**Dataset entries**.
______
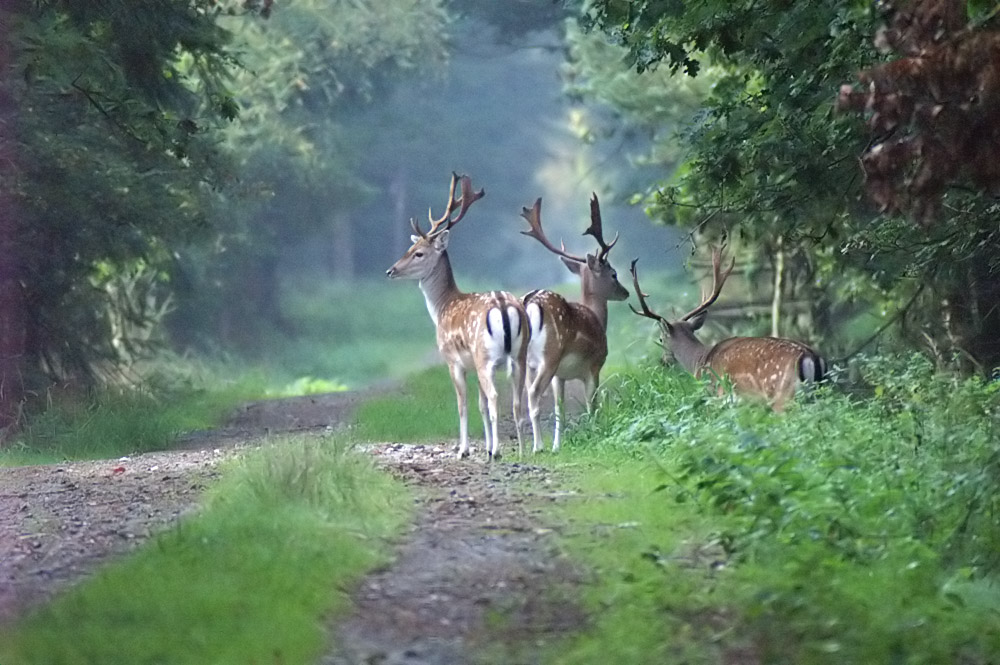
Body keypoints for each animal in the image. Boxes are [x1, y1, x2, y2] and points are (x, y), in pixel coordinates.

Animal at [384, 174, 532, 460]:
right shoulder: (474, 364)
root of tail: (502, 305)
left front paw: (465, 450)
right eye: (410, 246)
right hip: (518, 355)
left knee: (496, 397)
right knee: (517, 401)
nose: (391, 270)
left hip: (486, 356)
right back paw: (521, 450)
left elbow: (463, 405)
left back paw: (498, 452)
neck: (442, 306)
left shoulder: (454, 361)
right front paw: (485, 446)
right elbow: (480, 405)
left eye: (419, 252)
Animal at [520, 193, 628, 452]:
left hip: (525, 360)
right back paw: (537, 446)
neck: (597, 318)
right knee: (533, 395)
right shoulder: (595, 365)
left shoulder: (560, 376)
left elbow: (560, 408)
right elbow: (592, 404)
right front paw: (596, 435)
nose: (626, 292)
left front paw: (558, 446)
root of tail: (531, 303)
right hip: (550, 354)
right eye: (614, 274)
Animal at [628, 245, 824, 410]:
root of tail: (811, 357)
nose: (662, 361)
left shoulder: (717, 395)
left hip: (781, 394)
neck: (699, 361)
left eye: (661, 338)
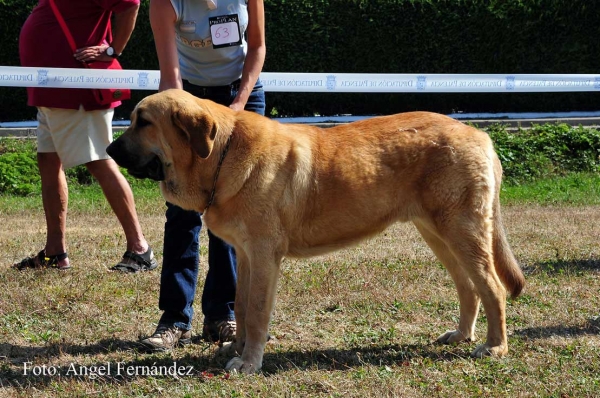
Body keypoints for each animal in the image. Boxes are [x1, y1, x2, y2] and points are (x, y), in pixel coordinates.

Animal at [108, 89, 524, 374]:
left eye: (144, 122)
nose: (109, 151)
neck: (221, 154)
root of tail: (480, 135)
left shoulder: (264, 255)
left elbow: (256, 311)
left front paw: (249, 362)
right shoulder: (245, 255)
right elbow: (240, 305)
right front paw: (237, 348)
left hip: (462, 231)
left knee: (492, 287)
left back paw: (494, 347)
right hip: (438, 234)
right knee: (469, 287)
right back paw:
______
Write out exactly, please, the lines that start at the one containing "nose: (662, 361)" and run through the final line of the entries, both included, leaving pictures out.

nose: (662, 361)
left shoulder: (717, 395)
left hip: (781, 394)
neck: (699, 361)
left eye: (661, 338)
Body keypoints for each animal in the image. Boxes are [x1, y1, x2, y2] and points are (x, y), in pixel coordinates.

Animal at [108, 89, 524, 374]:
left eye: (144, 122)
nose: (109, 151)
neck: (221, 154)
root of tail: (480, 135)
left shoulder: (264, 255)
left elbow: (256, 311)
left front paw: (249, 362)
right shoulder: (245, 255)
right elbow: (240, 305)
right front paw: (237, 348)
left hip: (462, 231)
left knee: (492, 287)
left back paw: (494, 347)
right hip: (438, 234)
right knee: (469, 287)
right back paw:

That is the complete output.